Она металась по спальне, хлопая створками шкафа в поисках картонок для детских вещей; в постели заворочался Филип. До чего же у него запущенный вид, подумала королева; она начинала понимать, как легко впасть в такое состояние и как, наверное, трудно из него выбираться.
Они с Вайолет помыли Мэрилин, надели на нее одну из ночных сорочек королевы, застелили диван белым полотном и стали готовиться к появлению ребенка. Фарфоровый таз был наполнен кипятком, детское бельишко разложено возле камина, чтобы согрелось, а придурковатому парню велено приготовить чай — используя королевские чашки с блюдцами старинного доултонского фаянса.
— Разобьешь хоть одну чашку, я тебе, дубина, враз шею сверну, — пригрозила Вайолет.
Королева принялась устилать плоскую картонную коробку принесенными из дома полотенцами и наволочками.
— Мы будто снова в куклы играем, — сказала она Вайолет. — И мне это очень нравится. Когдагда Мэрилин заберут в роддом, надо будет в этой вонючей дыре прибраться. Хоть бы она слово сказала, корова несчастная. Неужто мы бы ей не помогли?! И постирушку бы устроили, и ребеночку кой-чего собрали бы; и какой-никакой порядок бы тут навели.
— Наверное, она была слишком подавлена и не справлялась с домашней работой, как вы думаете? — спросила королева. — Я знаю один подобный случай.
— А насчет этой чертовой «скорой» я нашему члену парламента обязательно напишу, — сказала Вайолет, проверяя, не показалась ли головка ребенка. — Вот выясню, как его зовут, и напишу. Безобразие какое. Я для таких дел уже старовата.

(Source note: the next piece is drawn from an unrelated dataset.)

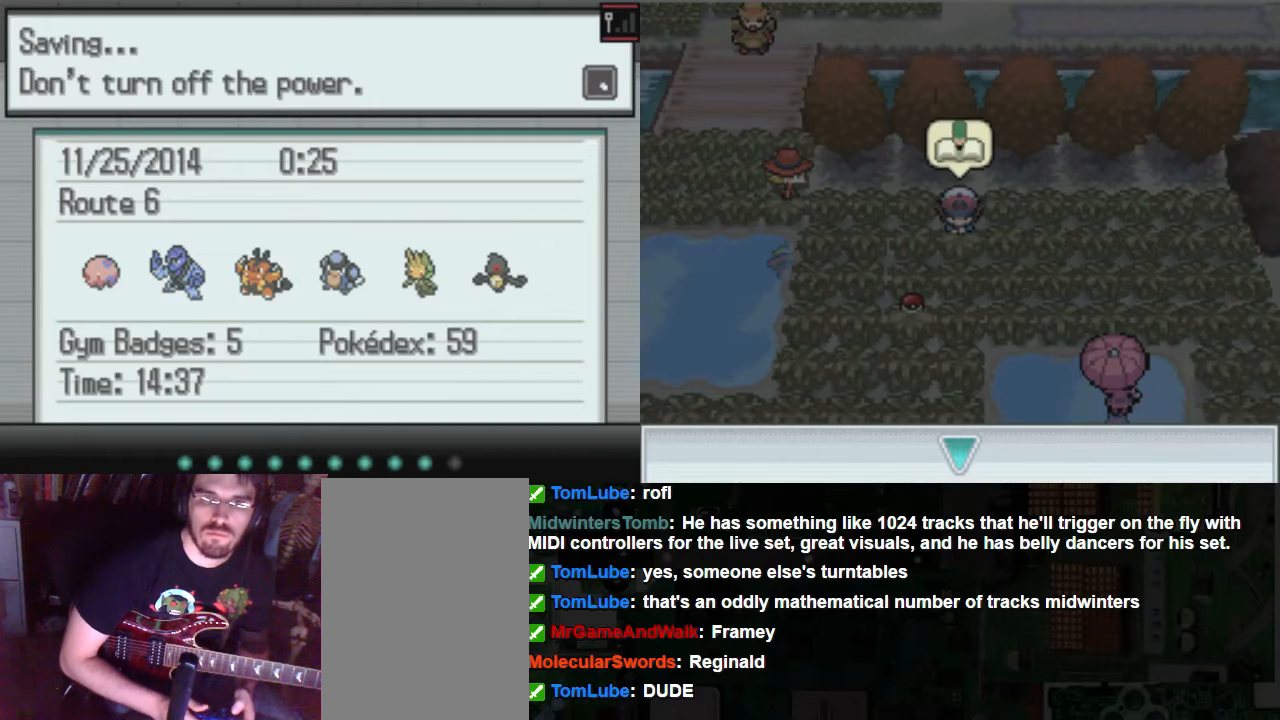
Gameplay with a controller (Xbox layout); each line is a JSON object with the inputs held at the frame after it. "events" lists button and stick changes between this image and that frame as [ms after this image, input, new state], when the widget could be followed in between. Not read: L3 R3.
{"buttons": [], "left_stick": "center", "right_stick": "center", "events": [[371, "B", "down"], [506, "B", "up"]]}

Тем не менее она действовала уверенно и сноровисто; королева изумленно наблюдала, с какой готовностью Мэрилин выполняет команды Вайолет, то приказывавшей ей тужиться, то отдохнуть чуток.
— Вы учились сестринскому делу, да, Вайолет? — спросила королева, прокаливая над газом ножницы.
— Нет, у нас в семье никто ничему не учился. Я даже сдала на стипендию, да только не до школы мне было. — Самая мысль о полном среднем образовании рассмешила Вайолет. — На форму и то денег не могли наскрести, да и вообще, пора было идти на заработки.
— Как это несправедливо, — сказала королева.
— Ох, Вайолет, — вдруг взвизгнула Мэрилин, — ой, мамочки, больно!
Вайолет промокнула лицо Мэрилин белоснежным личным полотенцем с монограммой, заглянула ей между бедер и сказала:
— Головку уже видать, вот-вот выйдет, скоро ты малыша своего возьмешь на ручки.
Лесли-Керри-Вайолет-Элизабет Монк родилась в два часа десять минут ночи, и весила она пять фунтов и шесть унций.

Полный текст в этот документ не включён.